▶ [Extract]:
----------------
These computer programs (also known as programs, software, software applications or code) include machine instructions for a programmable processor, and can be implemented in a high-level procedural and/or object-oriented programming language, and/or in assembly/machine language. As used herein, the terms “machine-readable medium” and “computer-readable medium” refer to any computer program product, non-transitory computer readable medium, apparatus and/or device (e.g., magnetic discs, optical disks, memory, Programmable Logic Devices (PLDs)) used to provide machine instructions and/or data to a programmable processor, including a machine-readable medium that receives machine instructions as a machine-readable signal. The term “machine-readable signal” refers to any signal used to provide machine instructions and/or data to a programmable processor.
The processes and logic flows described in this specification can be performed by one or more programmable processors, also referred to as data processing hardware, executing one or more computer programs to perform functions by operating on input data and generating output. The processes and logic flows can also be performed by special purpose logic circuitry, e.g., an FPGA (field programmable gate array) or an ASIC (application specific integrated circuit). Processors suitable for the execution of a computer program include, by way of example, both general and special purpose microprocessors, and any one or more processors of any kind of digital computer. Generally, a processor will receive instructions and data from a read only memory or a random access memory or both. The essential elements of a computer are a processor for performing instructions and one or more memory devices for storing instructions and data. Generally, a computer will also include, or be operatively coupled to receive data from or transfer data to, or both, one or more mass storage devices for storing data, e.g., magnetic, magneto optical disks, or optical disks. However, a computer need not have such devices. Computer readable media suitable for storing computer program instructions and data include all forms of non-volatile memory, media, and memory devices, including by way of example semiconductor memory devices, e.g., EPROM, EEPROM, and flash memory devices; magnetic disks, e.g., internal hard disks or removable disks; magneto optical disks; and CD ROM and DVD-ROM disks. The processor and the memory can be supplemented by, or incorporated in, special purpose logic circuitry.
To provide for interaction with a user, one or more aspects of the disclosure can be implemented on a computer having a display device, e.g., a CRT (cathode ray tube), LCD (liquid crystal display) monitor, or touch screen for displaying information to the user. In some cases, interaction is facilitated by a keyboard and a pointing device, e.g., a mouse or a trackball, by which the user can provide input to the computer. Other kinds of devices can be used to provide interaction with a user as well; for example, feedback provided to the user can be any form of sensory feedback, e.g., visual feedback, auditory feedback, or tactile feedback; and input from the user can be received in any form, including acoustic, speech, or tactile input. In addition, a computer can interact with a user by sending documents to and receiving documents from a device that is used by the user; for example, by sending web pages to a web browser on a user's client device in response to requests received from the web browser.
----------------
▶ [Record list]:
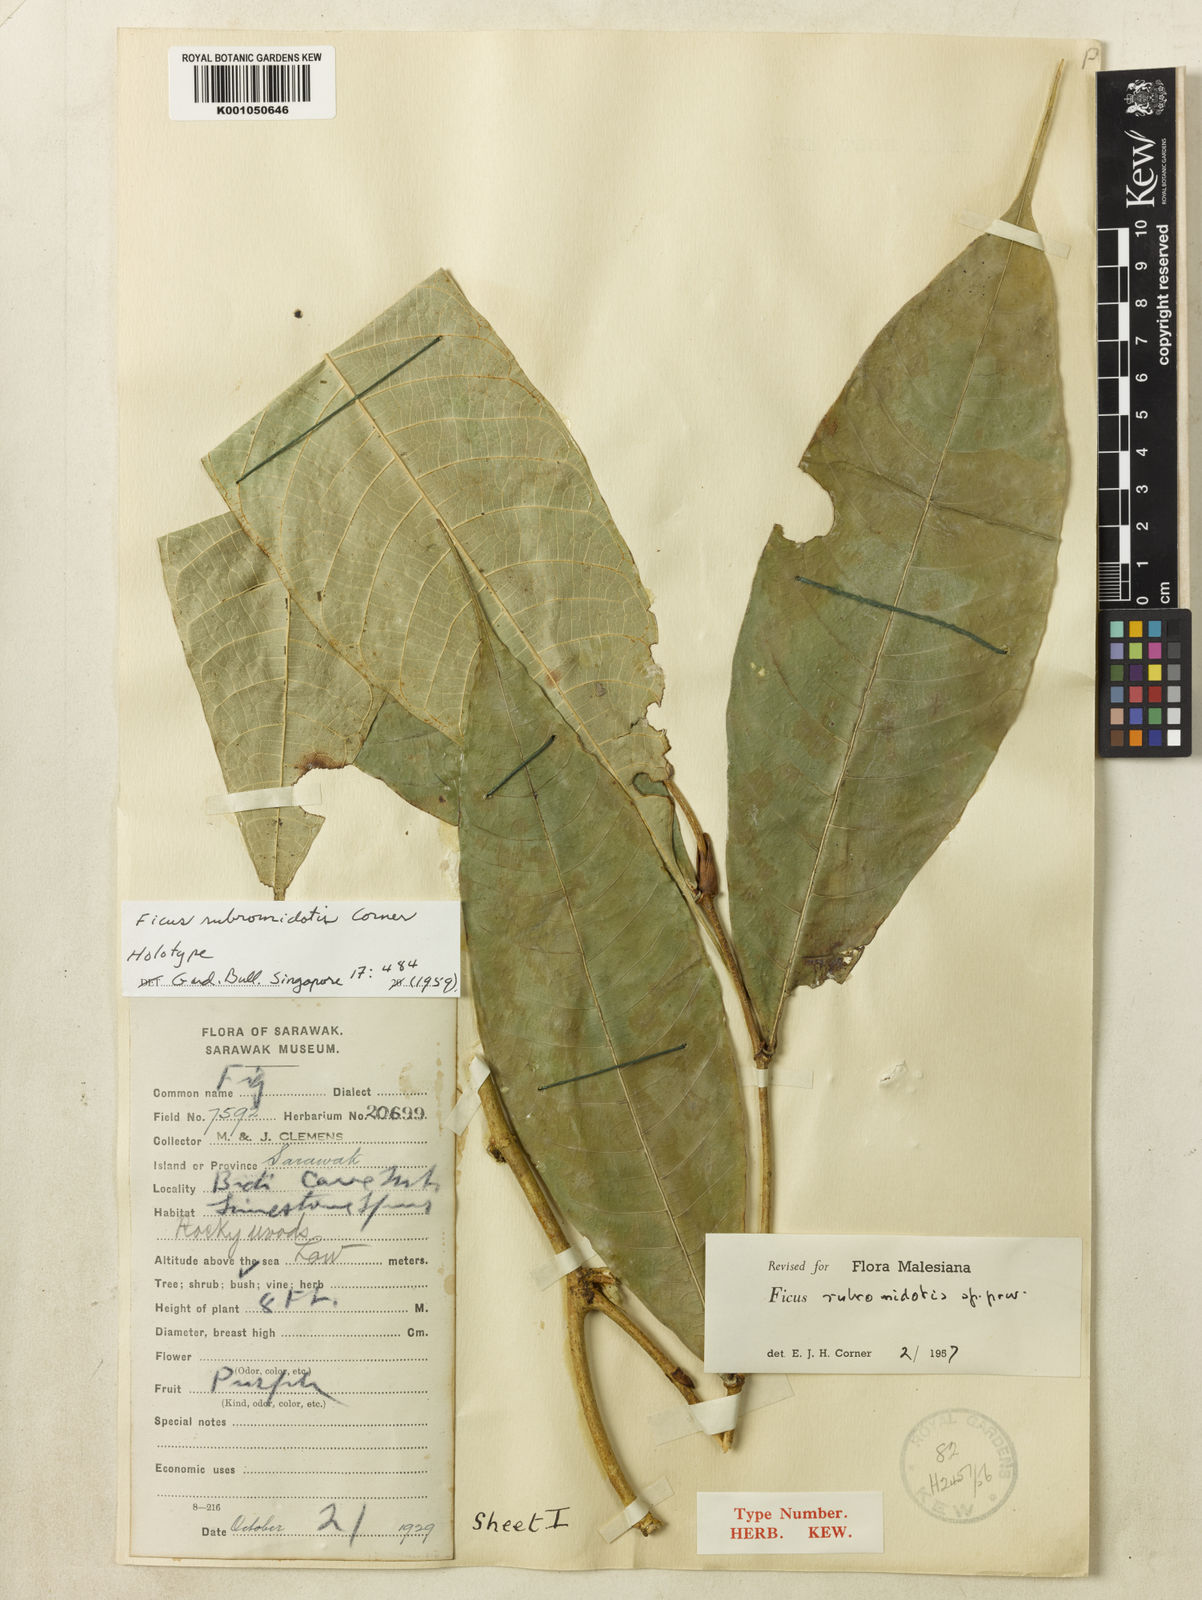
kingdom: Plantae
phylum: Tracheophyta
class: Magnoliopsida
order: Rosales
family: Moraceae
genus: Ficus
----------------
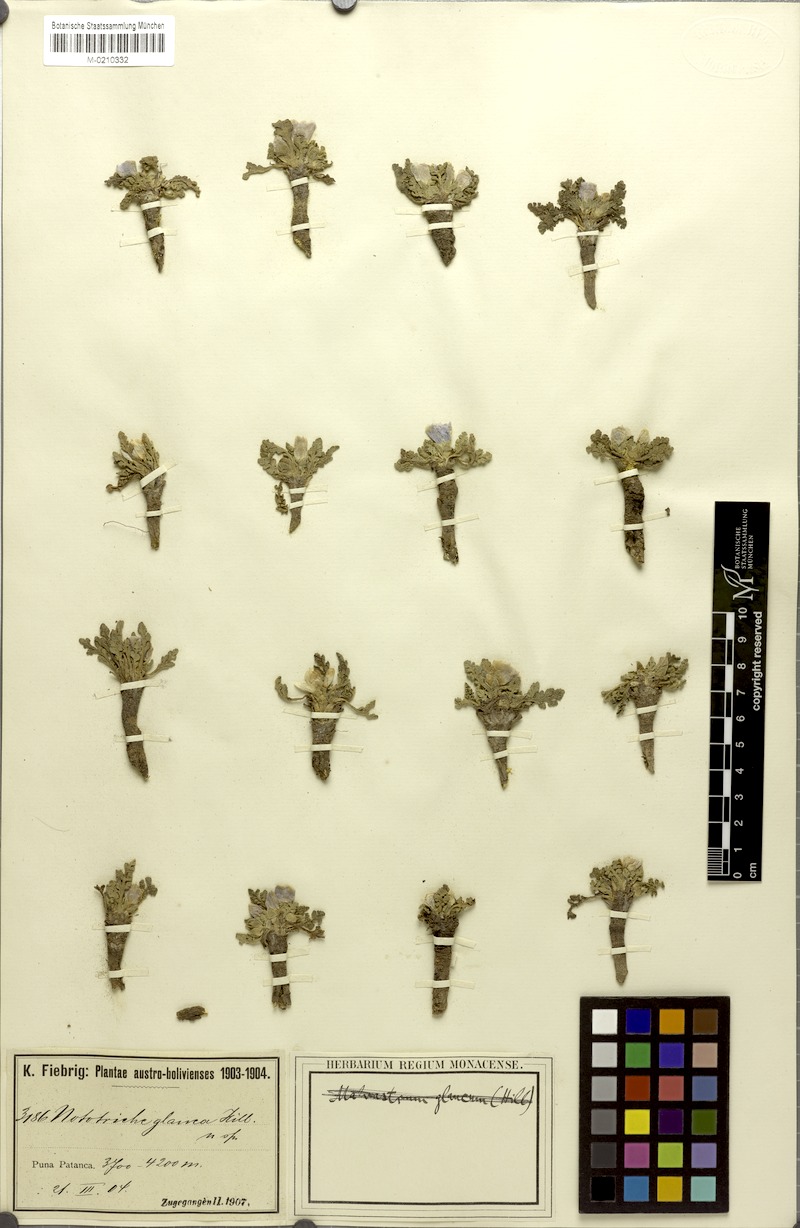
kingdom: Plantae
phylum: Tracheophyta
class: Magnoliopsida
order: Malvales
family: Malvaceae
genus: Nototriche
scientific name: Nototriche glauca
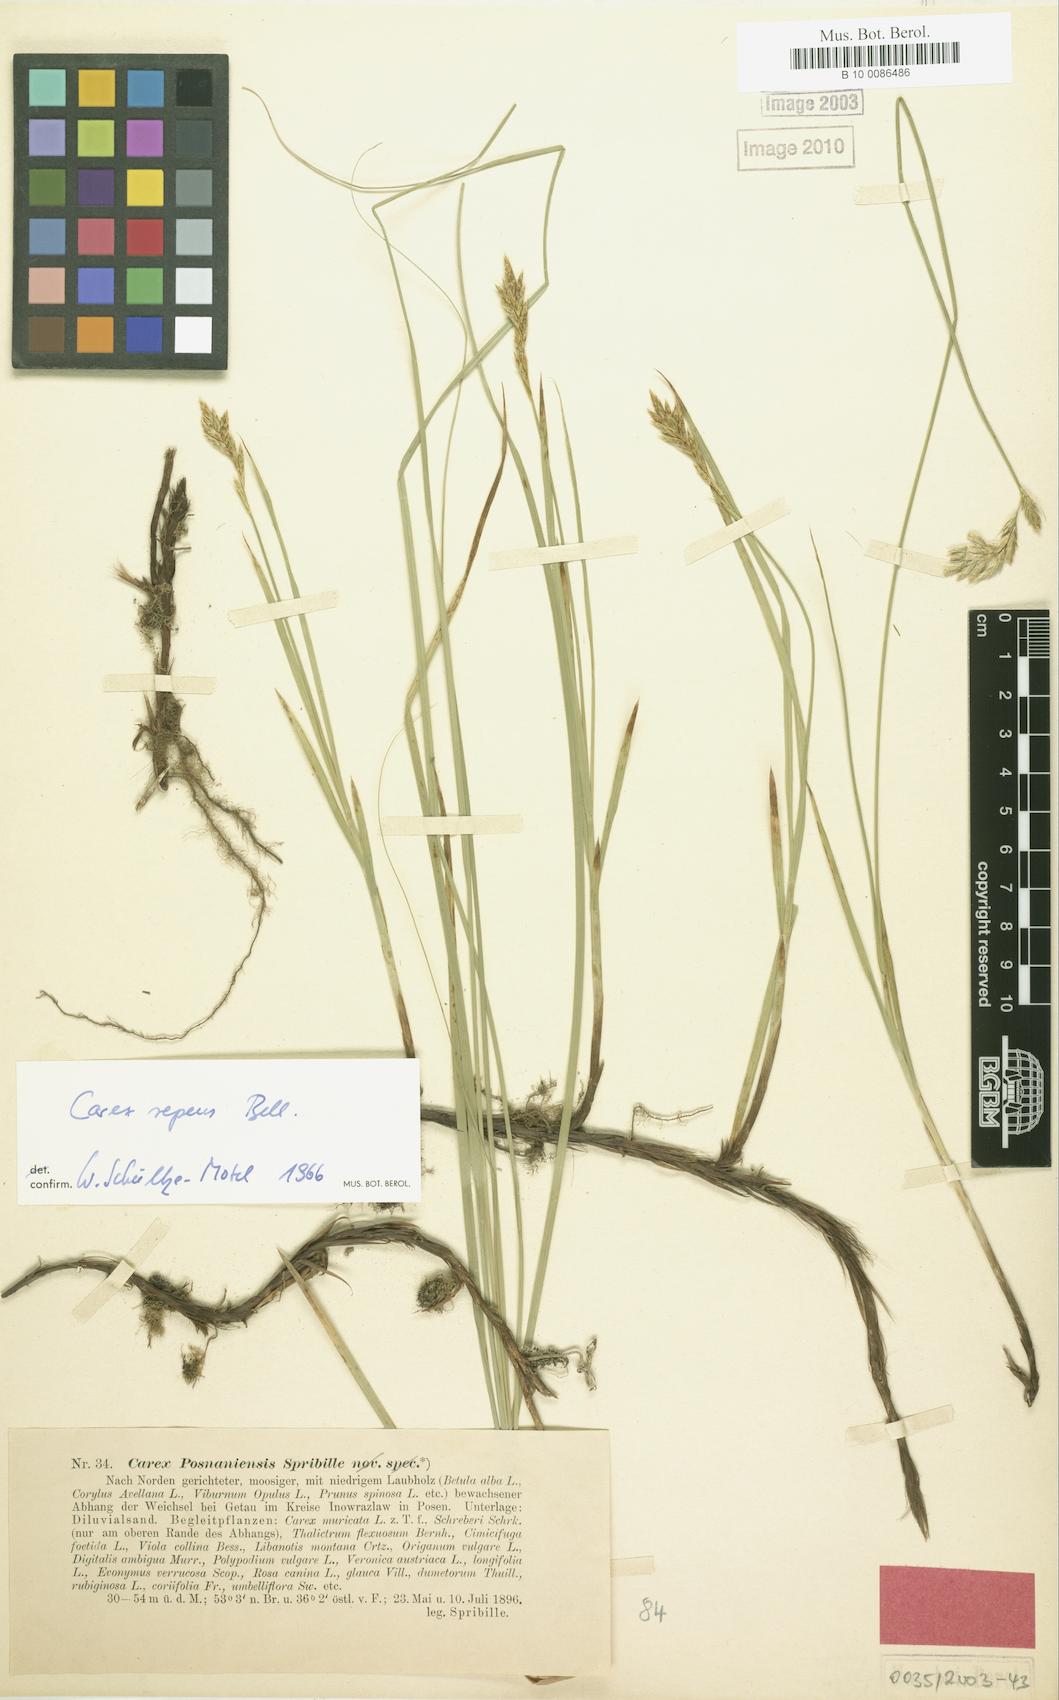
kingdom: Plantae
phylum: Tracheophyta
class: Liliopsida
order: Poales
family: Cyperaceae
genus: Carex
----------------
▶ [Goal of the exercise]: Rewrite the text on computer programs and hardware from "These computer programs" up to and including "a programmable processor.", changing "programmable processor" to "programmable controller".

▶ [Answer in full]:
These computer programs (also known as programs, software, software applications or code) include machine instructions for a programmable controller, and can be implemented in a high-level procedural and/or object-oriented programming language, and/or in assembly/machine language. As used herein, the terms “machine-readable medium” and “computer-readable medium” refer to any computer program product, non-transitory computer readable medium, apparatus and/or device (e.g., magnetic discs, optical disks, memory, Programmable Logic Devices (PLDs)) used to provide machine instructions and/or data to a programmable controller, including a machine-readable medium that receives machine instructions as a machine-readable signal. The term “machine-readable signal” refers to any signal used to provide machine instructions and/or data to a programmable controller.